Will Peer-To-Peer Payments Rescue the Mobile Wallet from Fad Status?
For all the hype about the rise of mobile payment technology -- use-your-smartphone-to-pay systems -- the reality is that it has been slow to catch on. As many critics have pointed out, there's no real "pain point" for consumers that this clever new technology alleviates. And with many popular smartphones lacking the hardware to make it work, not to mention an inadequate retail infrastructure, there's good reason mobile payment isn't taking over the world just yet.
But there is one place where it's starting to gain real traction: peer-to-peer exchanges.
Perhaps you've seen the commercials for Popmoney, a service that allows a customer to send money using the recipient's phone number or email address. Currently available through 1,700 financial institutions, as well as to any individual user who downloads its app, it has a lot of people jazzed by their ability to pay the babysitter or settle their portion of the dinner check with a tap on their smartphone.
Such "casual transactions" make up a significant part of the market: U.S. consumers transferred a whopping $21.6 billion via peer-to-peer payments in 2011, according to Javelin Strategy & Research, versus only $400 million for point-of-sale mobile transactions at retailers. That's a fact not lost on the mobile industry.
"We're razor-focused on social payments," said Tom Roberts, the senior vice president of marketing at CashEdge, a division of Fiserv that runs Popmoney. "We expect that a solution like ours will become embedded just like you're carrying cash that you're paying someone today."
Popmoney, and similar peer-to-peer exchange platforms like Venmo and Dwolla, are gaining steam because they do relieve a burden on consumers: Instead of having to find an ATM or dig out your checkbook, you can simply hit the person's phone number and transmit the money from your smartphone.

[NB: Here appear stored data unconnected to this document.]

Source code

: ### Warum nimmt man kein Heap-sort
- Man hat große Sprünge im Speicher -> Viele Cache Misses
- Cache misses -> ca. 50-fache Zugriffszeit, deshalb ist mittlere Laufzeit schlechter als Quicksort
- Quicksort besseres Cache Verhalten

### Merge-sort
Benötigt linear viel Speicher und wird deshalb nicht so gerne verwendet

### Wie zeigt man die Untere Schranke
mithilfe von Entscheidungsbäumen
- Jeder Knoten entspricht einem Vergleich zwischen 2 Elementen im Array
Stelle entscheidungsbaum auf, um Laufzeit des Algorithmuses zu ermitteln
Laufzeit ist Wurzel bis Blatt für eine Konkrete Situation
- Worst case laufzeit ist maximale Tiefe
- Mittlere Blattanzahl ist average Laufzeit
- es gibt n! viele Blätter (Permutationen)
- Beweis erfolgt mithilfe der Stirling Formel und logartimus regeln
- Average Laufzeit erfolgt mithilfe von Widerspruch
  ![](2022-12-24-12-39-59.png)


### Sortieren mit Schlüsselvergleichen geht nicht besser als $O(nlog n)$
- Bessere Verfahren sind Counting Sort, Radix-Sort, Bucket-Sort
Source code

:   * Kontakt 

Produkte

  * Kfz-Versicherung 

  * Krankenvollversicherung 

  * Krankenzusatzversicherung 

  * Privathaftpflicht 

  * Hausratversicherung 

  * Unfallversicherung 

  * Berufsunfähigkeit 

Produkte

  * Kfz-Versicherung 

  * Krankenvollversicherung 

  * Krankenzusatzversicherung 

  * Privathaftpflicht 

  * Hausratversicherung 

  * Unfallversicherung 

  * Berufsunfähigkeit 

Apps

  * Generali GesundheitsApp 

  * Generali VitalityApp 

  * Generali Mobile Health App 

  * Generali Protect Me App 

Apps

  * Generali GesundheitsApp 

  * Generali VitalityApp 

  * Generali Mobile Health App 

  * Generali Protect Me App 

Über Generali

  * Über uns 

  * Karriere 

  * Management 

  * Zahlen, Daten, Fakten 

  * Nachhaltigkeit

The basic mechanics work like this: Download the app and fill out a profile that syncs your bank account to your phone and can identify you by email or phone number. The person you are exchanging money with -- for example, a roommate you owe half the rent to -- must also have an account the links his iPhone number or Gmail address to his bank account. But after both parties are members of the P2P exchange, it's a simple matter to click the "Send Money" tab, identify your bank account, enter the recipient's phone number or email address, and send the money whizzing out to him instantly.
Sponsored LinksThis efficiency is especially appealing to tech-savvy twenty-somethings who may be allergic to pen and paper, checkbooks and envelopes. These types of transactions are especially convenient for roommates or people sharing the costs of a gift. In fact, formal house transactions like rent make up 67% of Popmoney transactions, followed by casual expenses like dinner and entertainment at 25%, and group costs for such events as a wedding gift at 10%.
The transactions are free for the recipient and cost 95 cents to the sender, as opposed to the 2.9% that PayPal charges. Among its competitors, PopMoney has been around the longest and has the biggest share of the market, but Dwolla and Venmo are also catching on. In a sign of the times, Braintree, the fastest growing platform for online and mobile commerce, recently acquired Venmo, largely on the strength of its peer-to-peer capabilities.
Of course, the mobile wallet can't survive on payments to dogwalkers and SAT tutors alone, since the amount of money exchanged among individuals pales in comparison to commercial transactions.
But the more comfortable consumers get with the idea of exchanging money through their phones, the greater the likelihood that the retail industry will feel compelled to start adopting the technology at the point of sale. At least that's the theory.
"This is still some years into the future, but will gain real traction within the next three years," said Ramsés Gallego, an international vice president of ISACA and security strategist at Dell. "[Mobile] devices are bringing convergence from many disciplines. Payment is no different, and a time will come when few people will use cash and the credit card will be the device itself."